In Georgia this is no longer a hypothetical — it is already established law that taxpayers can claim an in utero fetus as a dependent on their state income tax returns starting at six weeks of gestation. 

This means that, theoretically, a perpetually frozen embryo could qualify as a dependent in perpetuity, qualifying the taxpayer to claim additional deductions and family tax credits — even for head of household filing status — even if no children are actually born. Could people actually be incentivized to create embryos just for the purpose of claiming tax credits and advantageous filing status?

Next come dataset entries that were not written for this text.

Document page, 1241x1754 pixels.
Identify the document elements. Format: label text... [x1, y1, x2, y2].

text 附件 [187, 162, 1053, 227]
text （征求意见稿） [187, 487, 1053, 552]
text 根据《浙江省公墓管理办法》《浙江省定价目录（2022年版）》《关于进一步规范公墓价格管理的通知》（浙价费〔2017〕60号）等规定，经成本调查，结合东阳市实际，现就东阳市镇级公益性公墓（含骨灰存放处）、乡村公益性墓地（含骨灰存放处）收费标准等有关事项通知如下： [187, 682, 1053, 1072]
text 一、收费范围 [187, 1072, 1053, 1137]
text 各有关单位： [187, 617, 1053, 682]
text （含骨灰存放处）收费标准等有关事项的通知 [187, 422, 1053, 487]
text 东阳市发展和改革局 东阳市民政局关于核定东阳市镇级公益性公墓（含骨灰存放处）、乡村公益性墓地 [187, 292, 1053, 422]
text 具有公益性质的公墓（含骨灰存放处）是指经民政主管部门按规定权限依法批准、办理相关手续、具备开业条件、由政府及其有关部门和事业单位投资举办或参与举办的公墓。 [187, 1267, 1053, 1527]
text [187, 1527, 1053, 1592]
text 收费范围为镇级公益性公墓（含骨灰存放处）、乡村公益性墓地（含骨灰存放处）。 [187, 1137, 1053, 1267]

Legislators will need to consider how to set boundaries around the rights of frozen embryos. Key questions include: do they have the same rights as others in a class of beneficiaries, how trust and estate assets can be allocated for them, how the assets will be managed, and how long the embryos' rights under estate laws can extend if they are never born.

From a family planning perspective, the perpetual nature of the frozen embryo's rights can also cause uncertainty. For example, parents are legally obligated to provide financial support for their children. 

Does this mean that a couple will be obligated to pay storage costs for the embryos forever? How will these storage costs be handled if the couple gets divorced or dies? If the couple decides not to pursue further fertility treatments, could the embryos be placed for adoption? If a couple moves from an "embryo rights" state to a state that does not recognize such rights, do the rights effectively disappear?

With more than 1.5 million frozen embryos existing in the U.S. today, according to Johns Hopkins Bloomberg School of Public Health, these and many more unanswered questions will create uncertainty for tax and estate planners in Alabama and throughout the country for some time to come as legislators work through these thorny issues.